Records for the exercise below:

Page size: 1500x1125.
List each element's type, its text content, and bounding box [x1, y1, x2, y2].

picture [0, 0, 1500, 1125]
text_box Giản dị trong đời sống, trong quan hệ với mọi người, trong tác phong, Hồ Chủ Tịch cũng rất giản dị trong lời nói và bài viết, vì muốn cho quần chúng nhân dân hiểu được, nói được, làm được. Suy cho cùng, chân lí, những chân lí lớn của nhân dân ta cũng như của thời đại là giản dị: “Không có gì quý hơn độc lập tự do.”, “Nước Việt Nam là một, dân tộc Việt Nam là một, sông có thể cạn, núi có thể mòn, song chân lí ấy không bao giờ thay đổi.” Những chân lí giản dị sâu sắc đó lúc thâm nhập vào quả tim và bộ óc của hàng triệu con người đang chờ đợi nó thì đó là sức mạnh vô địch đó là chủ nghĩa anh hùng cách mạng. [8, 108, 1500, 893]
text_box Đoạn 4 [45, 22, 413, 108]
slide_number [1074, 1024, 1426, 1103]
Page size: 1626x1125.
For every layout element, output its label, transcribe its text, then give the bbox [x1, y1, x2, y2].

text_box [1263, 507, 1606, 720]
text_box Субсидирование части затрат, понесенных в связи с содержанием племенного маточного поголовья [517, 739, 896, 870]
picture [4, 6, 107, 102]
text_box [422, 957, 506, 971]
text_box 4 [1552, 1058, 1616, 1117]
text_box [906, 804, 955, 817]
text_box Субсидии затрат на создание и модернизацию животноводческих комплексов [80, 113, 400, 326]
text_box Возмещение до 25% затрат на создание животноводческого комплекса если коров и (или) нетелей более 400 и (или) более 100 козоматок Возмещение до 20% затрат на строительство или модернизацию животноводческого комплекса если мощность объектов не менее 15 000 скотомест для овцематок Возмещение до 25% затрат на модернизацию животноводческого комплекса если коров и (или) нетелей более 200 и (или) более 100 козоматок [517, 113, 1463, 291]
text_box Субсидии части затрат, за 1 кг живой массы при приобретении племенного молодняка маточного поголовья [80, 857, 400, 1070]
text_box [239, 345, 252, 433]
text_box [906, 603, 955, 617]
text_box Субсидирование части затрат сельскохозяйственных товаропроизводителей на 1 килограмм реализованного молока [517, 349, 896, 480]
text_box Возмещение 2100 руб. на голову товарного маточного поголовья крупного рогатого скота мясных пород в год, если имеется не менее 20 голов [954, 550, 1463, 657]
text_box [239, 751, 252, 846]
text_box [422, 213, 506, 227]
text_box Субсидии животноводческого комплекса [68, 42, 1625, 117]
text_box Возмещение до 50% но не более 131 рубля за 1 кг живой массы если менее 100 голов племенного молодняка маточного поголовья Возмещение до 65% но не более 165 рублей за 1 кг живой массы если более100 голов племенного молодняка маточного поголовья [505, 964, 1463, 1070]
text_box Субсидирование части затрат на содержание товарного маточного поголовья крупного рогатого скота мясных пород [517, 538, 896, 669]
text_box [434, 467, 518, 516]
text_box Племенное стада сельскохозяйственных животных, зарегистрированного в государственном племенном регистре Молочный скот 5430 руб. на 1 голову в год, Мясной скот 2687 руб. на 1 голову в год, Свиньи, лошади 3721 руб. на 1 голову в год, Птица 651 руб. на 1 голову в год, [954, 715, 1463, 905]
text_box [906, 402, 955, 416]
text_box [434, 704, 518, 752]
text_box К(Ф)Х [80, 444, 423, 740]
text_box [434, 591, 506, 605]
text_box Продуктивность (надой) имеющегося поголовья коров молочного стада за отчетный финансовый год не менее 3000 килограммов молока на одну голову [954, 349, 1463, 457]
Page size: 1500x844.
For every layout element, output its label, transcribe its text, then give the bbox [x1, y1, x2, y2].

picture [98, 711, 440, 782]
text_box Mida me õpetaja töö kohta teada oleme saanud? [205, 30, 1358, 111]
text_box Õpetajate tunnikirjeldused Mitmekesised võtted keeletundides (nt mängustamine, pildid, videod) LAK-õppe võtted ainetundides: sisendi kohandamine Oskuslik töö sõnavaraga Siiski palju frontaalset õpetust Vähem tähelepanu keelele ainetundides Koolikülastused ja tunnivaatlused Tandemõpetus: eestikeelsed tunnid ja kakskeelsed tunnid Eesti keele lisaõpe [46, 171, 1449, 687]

End of Records for the exercise.

• _What is being asked_:
Count up the lines of the data that include "комплекса". Reply with a number only.

• _Result of the task_:
2